Marianne. Well, all right, he didn’t want to call her “Grandma” in front of his troops, and “Marianne” was probably better than “Dr. Jenner.” She said, “How high can it go, and how far, on battery power?”
“Maximum height is half a mile, although we won’t be going that high. With full passenger load, battery lasts six hours before recharging.”
“Jas… Colonel, it doesn’t look safe. What about a drone attack?”
He looked at her steadily, from eyes so much like her own. “It has happened. But we fly under New America’s radar, and over open country so that we won’t be ambushed from the ground. Scouts have cleared us for today’s flight. But the choice is yours. However, this is the safest way to see Ryan and Colin.”
“Can’t they come here?”
“They won’t,” he said in what she’d come to think of as his Army voice. It allowed no dissent. She’d used the same tone in another lifetime, when she’d taught undergraduates. “Do you still want to go?”
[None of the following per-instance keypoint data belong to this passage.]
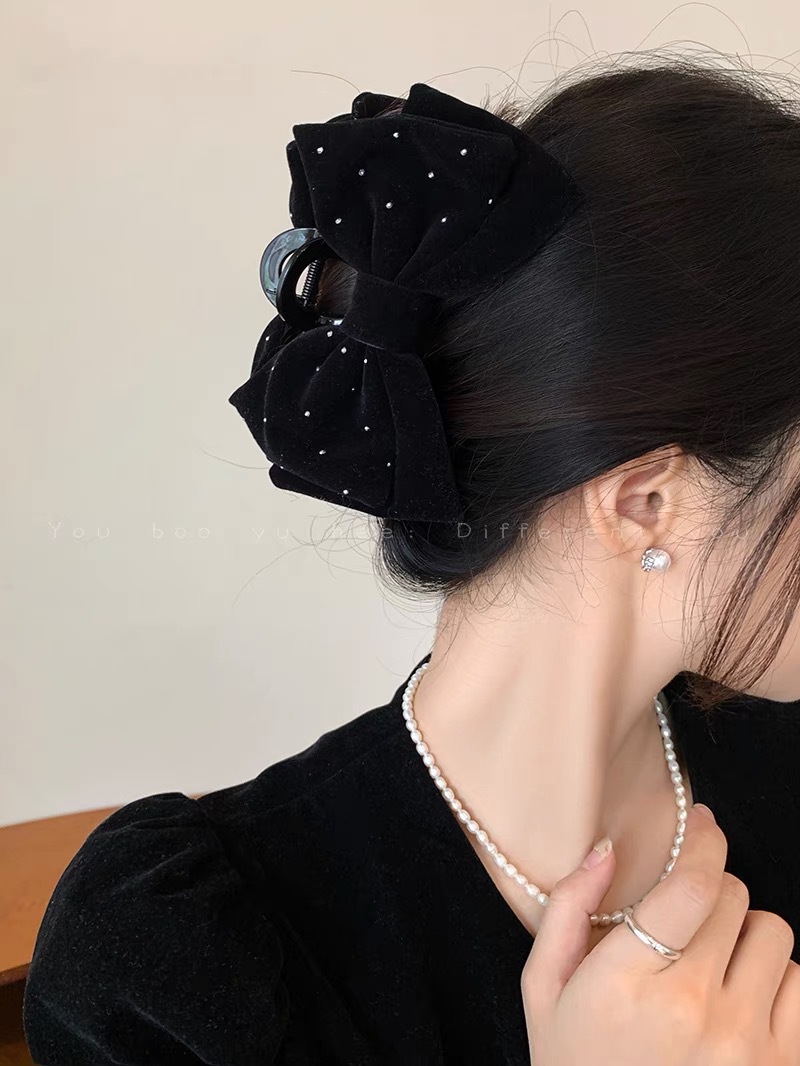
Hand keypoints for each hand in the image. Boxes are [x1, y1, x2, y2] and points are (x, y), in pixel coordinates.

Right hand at [521, 804, 799, 1063]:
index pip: (691, 884)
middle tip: (687, 910)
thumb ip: (567, 909)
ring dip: (744, 931)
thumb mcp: (543, 990)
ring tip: (713, 957)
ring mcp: (745, 1043)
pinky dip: (776, 977)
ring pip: (773, 933)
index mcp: (627, 981)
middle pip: (733, 896)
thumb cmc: (574, 1064)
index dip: (703, 840)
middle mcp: (693, 1007)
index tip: (700, 824)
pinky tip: (740, 995)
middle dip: (711, 888)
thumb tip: (606, 847)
“Yes. But should you go? If the… the enemy knows that the commander is outside the domes…”
“They don’t know,” Jason said. “And my second in command is very competent. Put on this body armor and then this esuit. Sergeant, have the quadcopter readied in the airlock.”
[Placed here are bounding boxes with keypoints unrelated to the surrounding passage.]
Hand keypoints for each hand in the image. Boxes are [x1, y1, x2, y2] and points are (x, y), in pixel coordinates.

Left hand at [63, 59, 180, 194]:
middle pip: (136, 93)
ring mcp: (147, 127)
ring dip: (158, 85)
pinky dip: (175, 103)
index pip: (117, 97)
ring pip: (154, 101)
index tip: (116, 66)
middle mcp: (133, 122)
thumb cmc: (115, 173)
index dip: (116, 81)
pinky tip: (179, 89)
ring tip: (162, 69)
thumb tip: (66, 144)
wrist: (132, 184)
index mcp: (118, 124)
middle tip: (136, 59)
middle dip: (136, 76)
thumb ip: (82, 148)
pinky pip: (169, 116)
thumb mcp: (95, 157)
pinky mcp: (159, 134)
Two soldiers pushed the Tinkertoy contraption toward the oversized armory airlock that the FiVee had driven through yesterday. Jane helped Marianne put on the light armor and esuit. Marianne desperately wanted to see her son and her other grandson. Her daughter was gone; she needed to hold fast to what she still had. If everyone else at Monterey Base could rebuild their lives after unthinkable loss, that was what she would have to do, too.
It was more thrilling than the spaceship, where everything had to be viewed on screens. In the quadcopter—strange word, even for English—Jane could look down and see Terra, separated from it only by her esuit and a piece of glass. No… plastic. She craned her neck forward and to the side.
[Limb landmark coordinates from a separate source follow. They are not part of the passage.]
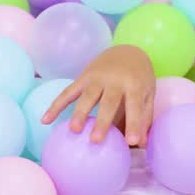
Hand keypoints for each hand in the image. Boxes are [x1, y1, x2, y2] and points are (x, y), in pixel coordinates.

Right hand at [42, 45, 156, 145]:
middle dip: (101, 121)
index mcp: (134, 84)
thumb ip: (144, 117)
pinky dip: (56, 105)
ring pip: (86, 96)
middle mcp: (115, 80)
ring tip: (74, 130)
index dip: (134, 123)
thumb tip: (140, 143)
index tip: (132, 142)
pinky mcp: (83, 78)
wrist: (126, 51)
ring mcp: (96, 78)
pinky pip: (68, 92)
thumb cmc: (139, 78)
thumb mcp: (148, 94)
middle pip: (107, 102)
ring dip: (79, 113)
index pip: (135, 105)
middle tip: (95, 140)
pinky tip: (45, 120)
The quadcopter skimmed over forest, over field after field filled with weeds and bushes. No crops in the field; this was wild land. Jane shouted over the noise of the quadcopter, “Look! What are those? Look!”
Colonel Jenner, piloting with Jane beside him and the other soldier with Marianne in the back seats, smiled. “Deer.”
“They’re beautiful!”
He said nothing, and Jane remembered that he ate deer. Oh, how could they? These beautiful animals, running so fast and free! They… “Oh, look! What’s that?”